Children on a Split Screen

TWO faces of American children are projected by the media, as contradictory as a smile and a scowl. One is disarmingly idealistic, the other grimly realistic.

One face, that of the Fantasy Child, shows up everywhere in the make-believe world of network television. In sitcoms, adorable children and cheerful teens charm their way through minor family crises, solving all problems in 22 minutes. In commercials, cherubic tots with engaging smiles and endearing antics help to sell everything from cereal and carpets to appliances and brakes.

Explaining the popularity of children on television, a video research expert notes that they bring "warmth and security" to advertising. Call it the cute-tyke syndrome, and color it lucrative.

But open the pages of big-city newspapers and a different face stares back - the face of the Problem Child. Week after week, headlines and photos offer grim accounts of students shooting classmates and teachers in school corridors. Other stories focus on such controversial issues as condoms in schools, citywide curfews, and parental consent for teenage abortions. Headlines also paint a dark picture of young lawbreakers: "Sex Offenses by Juveniles Rise in Area"; "Five Juveniles Charged With Shooting at Ca rs on I-95." Call it the troubled-teen syndrome, and color it menacing.

Even statistical portraits of teenagers tend to focus on negative behavior - how many drink, smoke, use marijuana, and engage in sex. Only infrequently do positive statistics make news, drawing attention to the number of suburban teens who participate in community service, for instance, or the number of urban students who graduate.

News is news. Guns, gangs, condoms, and AIDS deserve serious coverage. But simply focusing on the sensational and the deviant - the "social ill of the week," complete with support groups and hotlines - without giving space to normal achievements distorts the image of American youths. So pervasive are the negative portrayals of children (and parents) in the press, in fact, that "dysfunctional" threatens to become a permanent modifier for "family."

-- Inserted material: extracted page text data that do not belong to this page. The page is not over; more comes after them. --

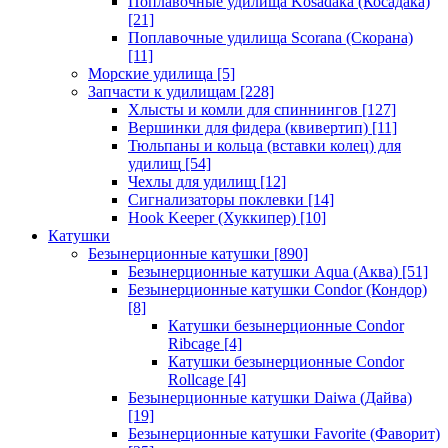
Поплавочные удилища Kosadaka (Косадака)
[21]
Поплавочные удилища Scorana (Скорана)
[11]
Морские удилища
[5]
Запчасти к удилищам
[228]
Хлысты и комли для спиннингов
[127]
Вершинки для фидера (квивертип)
[11]
Тюльпаны и кольца (вставки колец) для
удилищ
[54]
Чехлы для удилищ
[12]
Сигнализаторы поклевки
[14]
Hook Keeper (Хуккипер)
[10]
Катушки
Безынерционные катушки
[890]
Безынерционные катушки Aqua (Аква)
[51]
Безынерционные катушки Condor (Кондор)
[8]
Катушки безынерционные Condor
Ribcage
[4]
Катушки безынерционные Condor
Rollcage
[4]
Безынерционные катушки Daiwa (Дайва)
[19]
Безынерционные катушки Favorite (Фаворит)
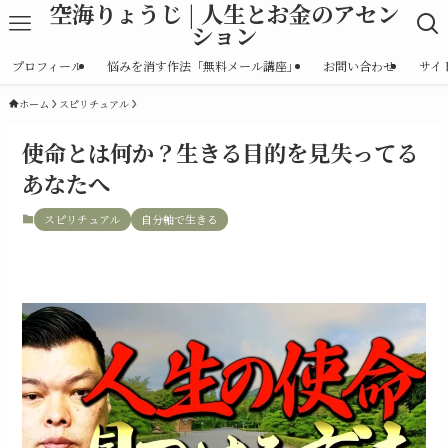
空海りょうじ | 人生とお金のアセン
ション
プロフィール
悩みを消す作法「無料メール講座」
お問い合わせ
サイ
ホーム
スピリチュアル
使命とは何か？生きる目的を見失ってる
あなたへ
スピリチュアル
自分軸で生きる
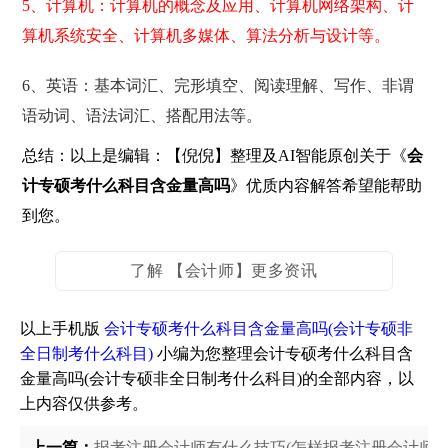
5、计算机：计算机的概念及应用、计算机网络架构、计
算机系统安全、计算机多媒体、算法分析与设计等。
6、英语：基本词汇、完形填空、阅读理解、写作、非谓
语动词、语法词汇、搭配用法等。
总结：以上是编辑：【倪倪】整理及AI智能原创关于《
会
计专硕考什么科目含金量高吗
》优质内容解答希望能帮助
到您。
了解 【会计师】更多资讯
以上手机版
会计专硕考什么科目含金量高吗(会计专硕非
全日制考什么科目)
小编为您整理会计专硕考什么科目含
金量高吗(会计专硕非全日制考什么科目)的全部内容，以
上内容仅供参考。
上一篇：
报考注册会计师有什么技巧(怎样报考注册会计师报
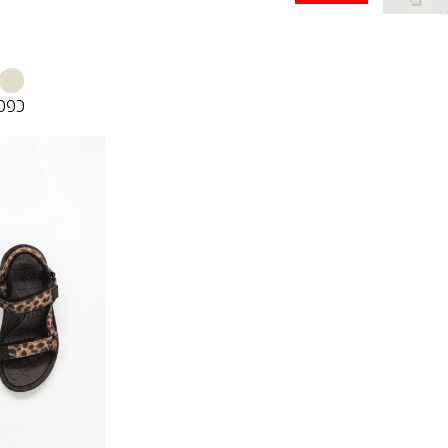
כפכ
076
00
00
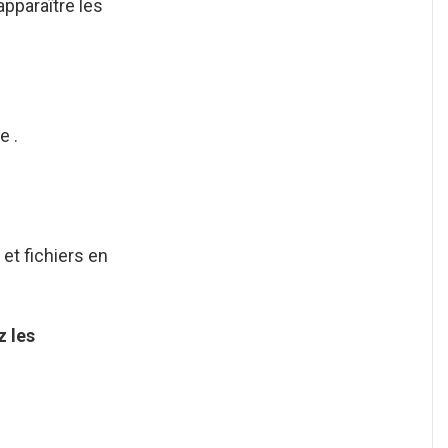
apparaître les
e .
et fichiers en
z les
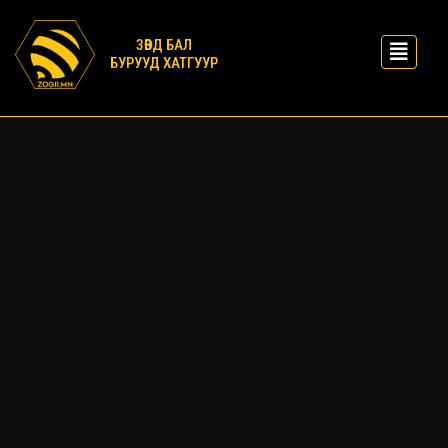
ЗӨВД БАЛ
БУРУУД ХАТГУУР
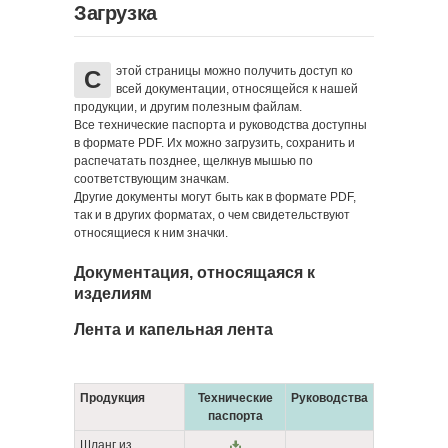
Загрузка
этой страницы можно получить доступ ко
С
всей документации, относящейся к нашей
продукции, и другим полезным файлам.
Все технические паспорта и руководства доступны
в формате PDF. Их можно загрузить, сохранить и
распечатать позднее, щелкнув мышью по
соответствующим значкам.
Другие документы могут быть как в формате PDF,
так и в других форматах, о чем свидетельствуют
относящиеся к ним значки.
Документация, относящаяся к
изделиям
Лента и капельная лента
Продукция
Технические
Руководства
паспорта
Шланг из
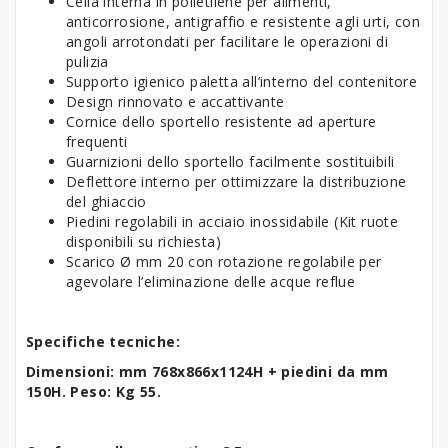
Cella interna in polietilene per alimenti,
anticorrosione, antigraffio e resistente agli urti, con
angoli arrotondati per facilitare le operazioni di
pulizia
Supporto igienico paletta all’interno del contenitore
Design rinnovato e accattivante
Cornice dello sportello resistente ad aperture
frequenti
Guarnizioni dello sportello facilmente sostituibili
Deflettore interno per ottimizzare la distribuzione
del ghiaccio
Piedini regolabili in acciaio inossidabile (Kit ruote
disponibili su richiesta)
Scarico Ø mm 20 con rotazione regolabile per
agevolare l’eliminazione delle acque reflue
Specifiche tecniche:
Dimensioni: mm 768x866x1124H + piedini da mm
150H. Peso: Kg 55.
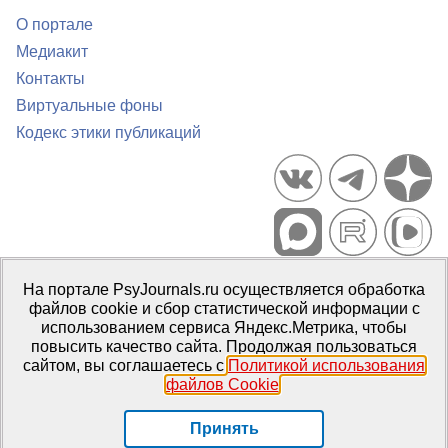
О портале
Медиакит
Контакты
Виртуальные фоны
Кодекс этики публикаций
Портал психологических изданий PsyJournals.ru, 2007–2026
На портале PsyJournals.ru осуществляется обработка
Правила использования материалов
файлов cookie и сбор статистической информации с
Свидетельство регистрации СМИ
Эл № ФС77-66447 от 14 июля
использованием сервиса Яндекс.Метрика, чтобы
2016 г.
повысить качество сайта. Продолжая пользоваться
сайтом, вы соглашаетесь с
Политикой использования
Издатель:
ФГБОУ ВО МГППУ
файлов Cookie
.
Репозиторий открытого доступа
Принять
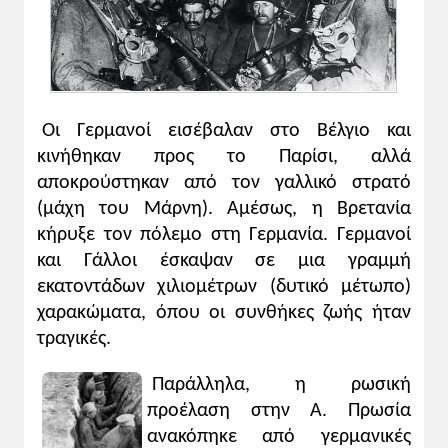
Οι Γερμανοί εισέβαλαν στο Βέλγιο και
κινήθηκαν προς το Παρίσι, αλλά
αποκρούστηκαν από τον γαλλικό στρατό
(μάχη του Μάρνη). Αμέσως, η Βρετανία
κήρυξε τον πόλεμο στη Γερμανία. Γερμανοί
και Γάλλοι έσκαψαν σε μια γραμμή
εκατοντάδων χιλιομέτρων (δυτικό μέτωπο)
χαρακώματα, όπου οι συνθήκες ζωής ήταν
τραγικές.
Παράλληλα, η ρωσική
προέλαση στην Α. Πρωσία
ανακόπηκε από γερμανικές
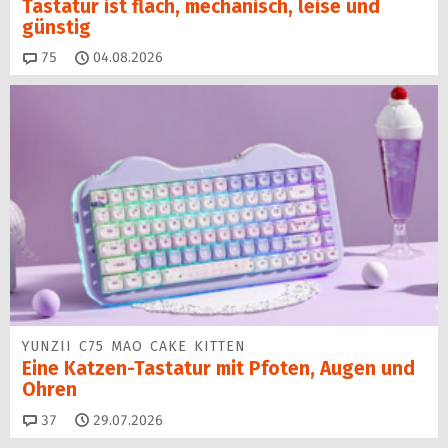
Tastatur ist flach, mechanisch, leise und
günstig
Kommentare
75
04.08.2026
YUNZII C75 MAO CAKE KITTEN
Eine Katzen-Tastatur mit Pfoten, Augen und
Ohren
Kommentare
37
29.07.2026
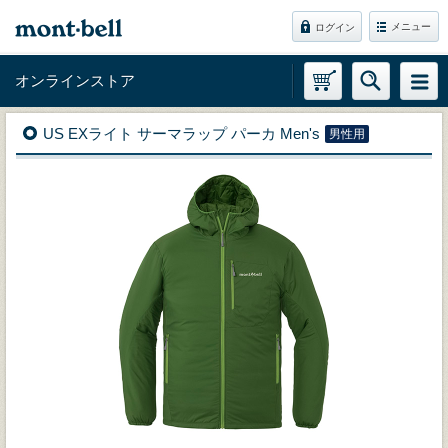
メニュー
ログイン
オンラインストア
US EXライト サーマラップ パーカ Men's
男性用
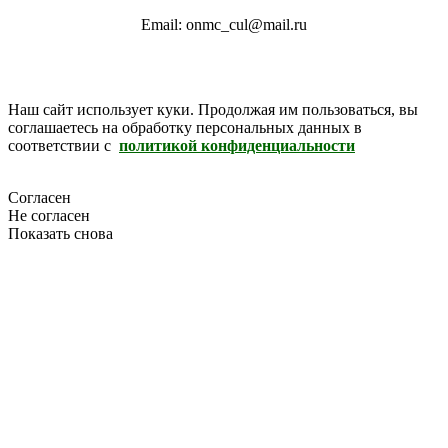
Email: onmc_cul@mail.ru
Наш сайт использует куки. Продолжая им пользоваться, вы
соглашаетесь на обработку персональных данных в
соответствии с
политикой конфиденциальности
Согласен
Не согласен
Показать снова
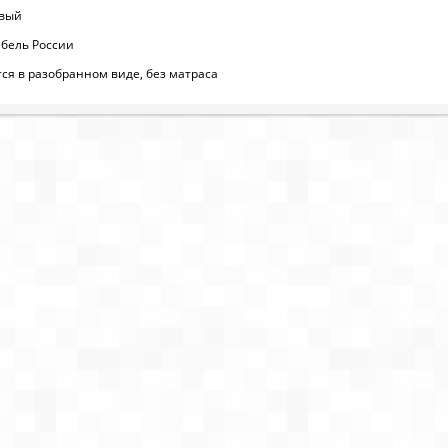
евый
ебель России
ся в разобранном виде, без матраса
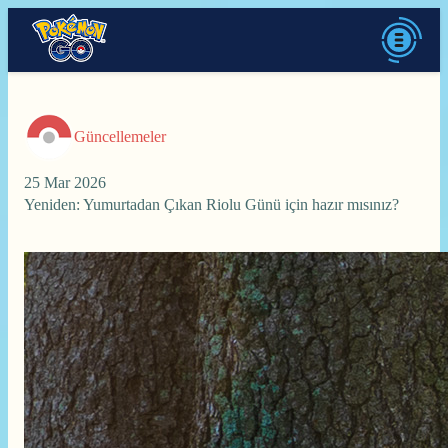
Güncellemeler
25 Mar 2026
Yeniden: Yumurtadan Çıkan Riolu Günü için hazır mısınız?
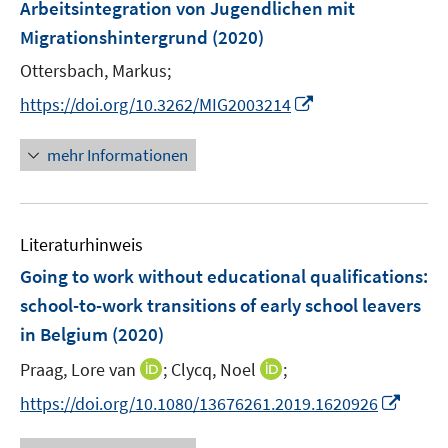
F
Arbeitsintegration von Jugendlichen mit
s
n
e
t
Migrationshintergrund
(2020)
s
n
e
t
Ottersbach, Markus;
s
r
e
t
I
https://doi.org/10.3262/MIG2003214
ö
r
e
n
f
ö
r
n
mehr Informationen
f
f
ö
e
n
f
f
u
e
n
f
e
n
e
n
Literaturhinweis
m
n
e
F
Going to work without educational qualifications:
n
e
school-to-work transitions of early school leavers
n
in Belgium
(2020)
s
t
I
I
Praag, Lore van
;
Clycq, Noel
;
e
n
n
I
https://doi.org/10.1080/13676261.2019.1620926
r
n
n
n
ö
e
e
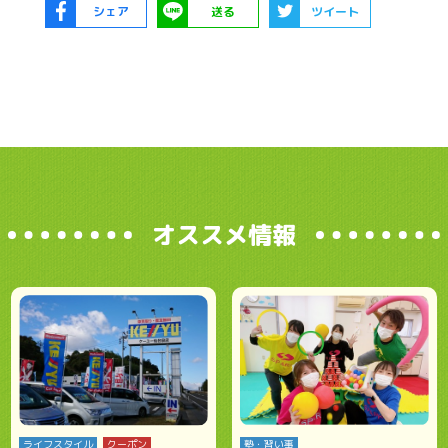
シェア
送る
ツイート
オススメ情報
ライフスタイル
クーポン
塾・習い事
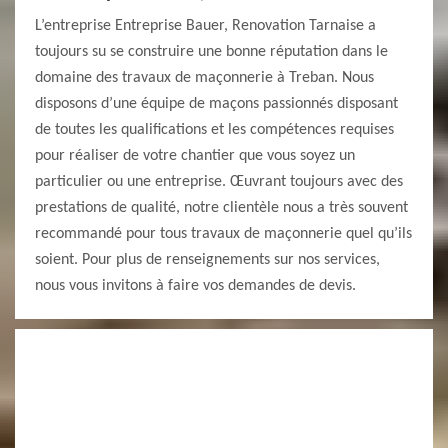
L’entreprise Entreprise Bauer, Renovation Tarnaise a
toujours su se construire une bonne réputation dans le
domaine des travaux de maçonnerie à Treban. Nous
disposons d’une équipe de maçons passionnés disposant
de toutes les qualifications et les compétences requises
pour réaliser de votre chantier que vous soyez un
particulier ou une entreprise. Œuvrant toujours avec des
prestations de qualité, notre clientèle nous a très souvent
recommandé pour tous travaux de maçonnerie quel qu’ils
soient. Pour plus de renseignements sur nos services,
nous vous invitons à faire vos demandes de devis.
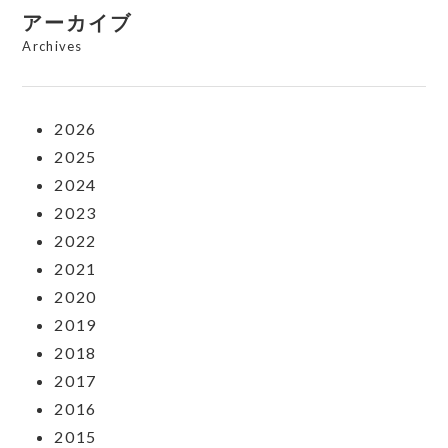
アーカイブ
Archives
2026
2025
2024
2023
2022
2021
2020
2019
2018
2017
2016
2015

There is a subtle connection between the life that is shown and the life that is lived - to some extent, what you get is what you see. Recording even small successes and modest achievements serves as a reminder that somewhere between the extremes of the Fantasy Child on television and the Problem Child in newspapers and news magazines, a huge group of basically good children and teens exists.

When I was growing up in a medium-sized Midwestern city in the 1950s, our local paper regularly covered student activities. You didn't have to be a juvenile delinquent or a National Merit scholar to get your name or picture in the paper. Reporters covered youthful crimes and extraordinary achievements, to be sure. But editors also found room for photos and stories of ordinary children and teenagers engaging in everyday activities: a sixth-grade puppet show at a branch library, a day-long YMCA trip to a state park, a Girl Scout troop's visit to an orphanage. We tacked these clippings to bulletin boards and pasted them in scrapbooks. These fleeting accounts of modest events might not be what Andy Warhol had in mind when he stated that everyone gets 15 minutes of fame, but in our youthful innocence they came close.

The world has grown more complex since then, and so has media coverage of it. Youthful athletes still make the sports pages, and suburban papers still find room for honor roll lists.

But where are the stories of students who volunteer at a local nursing home or spend a Saturday collecting litter along the highway? Where are the faces of "normal" children and teens?

In "Life's Little Instruction Book," a collection of "reminders for a happy and rewarding life," H. Jackson Brown Jr. advises parents: "Let your children overhear you saying complimentary things about them to other adults." Other family experts offer similar advice when they say, "Catch your children doing something right."

What is positive media coverage but a widely overheard compliment - a public recognition of young people caught in the act of doing something right, even if it isn't extraordinary?